Ten dunce caps

Matthew Hoy
By Matthew Hoy on September 20, 2007

Capt. Ed rips into this "fact check" of this Fred Thompson statement:

"You know, you look back over our history, and it doesn't take you long to realize that our people have shed more blood for other people's liberty than any other combination of nations in the history of the world.''

-- Fred D. Thompson, stump speech in Des Moines, Sept. 7

Capt. Ed's rejoinder:

The Post awards Thompson "four Pinocchios" for his statement. I'd award the Post about ten dunce caps for borderline illiteracy.

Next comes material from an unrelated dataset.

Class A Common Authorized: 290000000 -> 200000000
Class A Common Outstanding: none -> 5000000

Thompson specifically mentions that we shed our blood for "other people's liberty", not our own. That excludes any nation that fought to defend its own territory. The Soviet Union had allied itself with Nazi Germany -- right up to the moment of Hitler's invasion of June 1941. The Soviets did not fight the Germans to liberate anyone except themselves. True, they bled massively in their defeat of the Nazis, but they didn't do it out of love of liberty or selfless devotion to France or Britain. Their effort certainly helped the West in achieving victory on Hitler's Western front, but that wasn't why Joseph Stalin insisted on crushing the Nazis. Had Hitler not launched Operation Barbarossa, Stalin wouldn't have lifted a finger for anyone's liberty, let alone those of his own people -- which he proved in the post-war Iron Curtain he imposed on Europe.

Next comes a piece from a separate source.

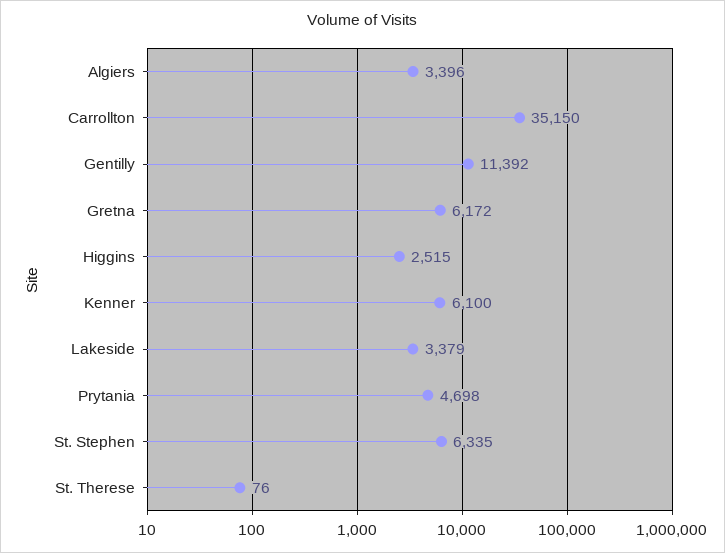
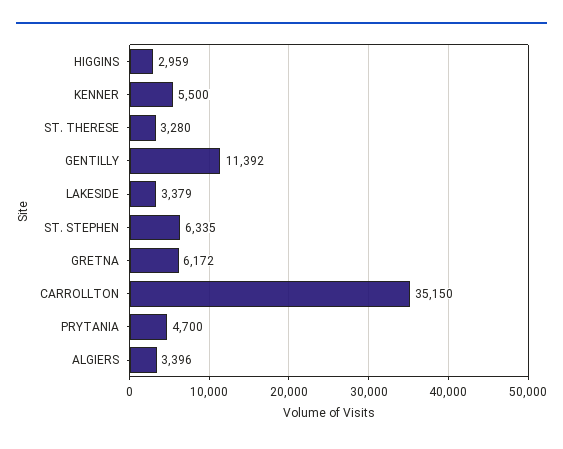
Higgins: 2515 -> 2959
Kenner: 6100 -> 5500
Prytania: 4698 -> 4700
St. Therese: 76 -> 3280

Anyone who can't figure this much out has no business writing for a professional newspaper. It's a ludicrous, almost ghoulish argument in the face of what followed World War II in Europe. It's worthy of Walter Duranty, the disgraced Soviet apologist of the 1930s New York Times.

The rest of the piece is almost as bad. The unidentified writer uses the conquests of the Alexandrian Greeks (actually Macedonians, to be accurate) as a counter-example to Fred's claim, as well as Napoleon. The Post seems to have some trouble distinguishing imperial acquisition from liberty, a lost distinction that explains quite a bit of what appears on the pages of its newspaper.

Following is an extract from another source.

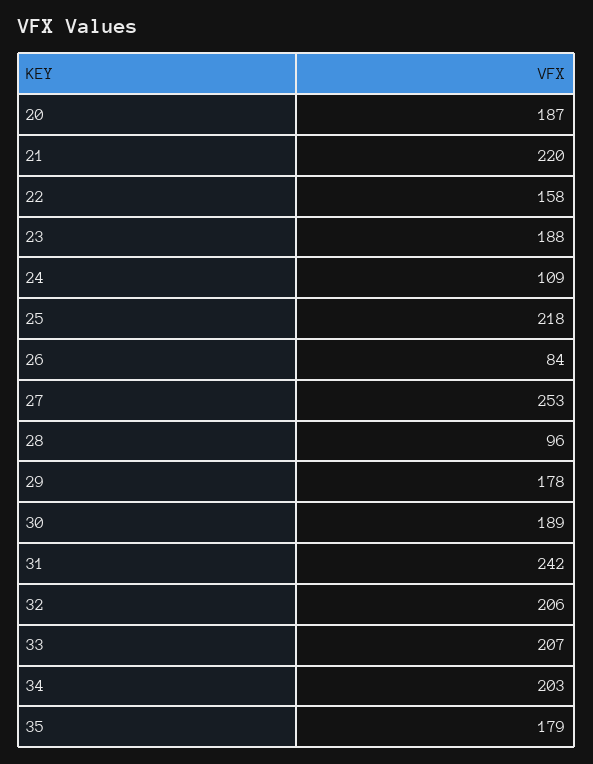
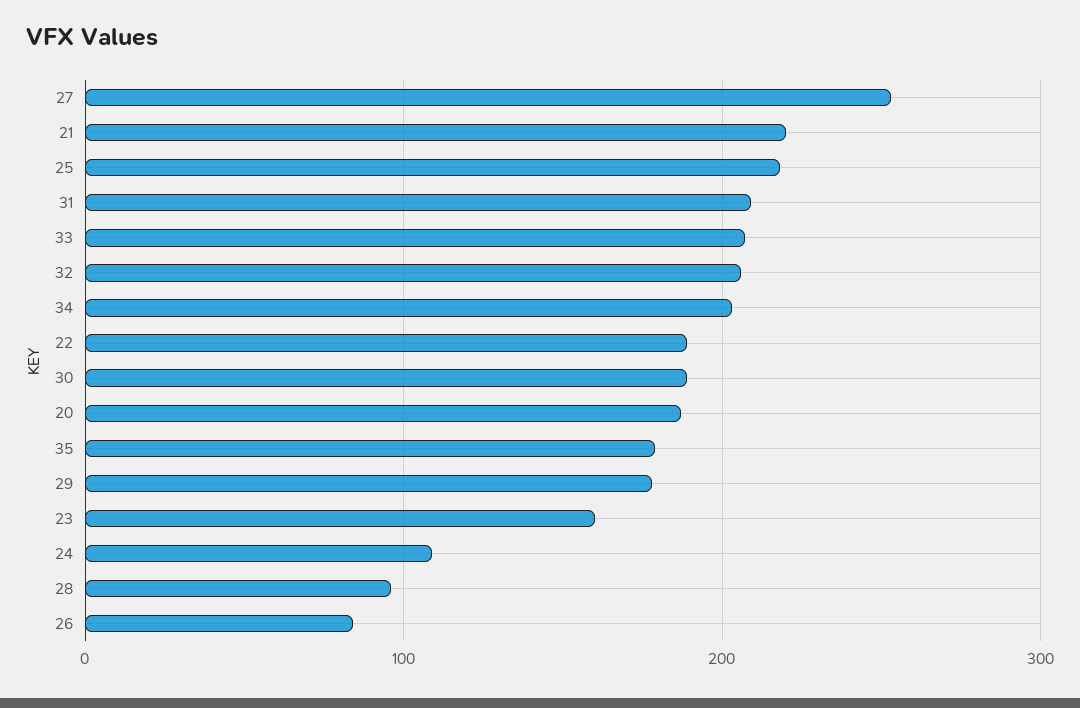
22: 158 -> 190
23: 188 -> 160
31: 242 -> 210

It also uses the British as a counter to the claim, an example that actually may have some merit -- but only in World War II, and only if one believes that Britain defended North Africa to bring liberty there. In fact, Britain was defending its empire and its trade routes, and had they lost in Africa, they would have lost the entire southern empire. France and Britain declared war on Germany in response to the invasion of Poland, but then did nothing until both were attacked by Germany almost nine months later. The British fiercely held off Germany through waves of devastating aerial bombings in London and its environs until the US finally joined the war. They were magnificent, but they fought for their own survival and that of their empire, not to liberate anyone else except possibly the French, and only secondarily.

There's more, but this foolishness from the Washington Post is depressing. This is the sort of thing I'd expect from The New York Times.

I'm beginning to think that the media may be good for more than 15 points in the election come 2008.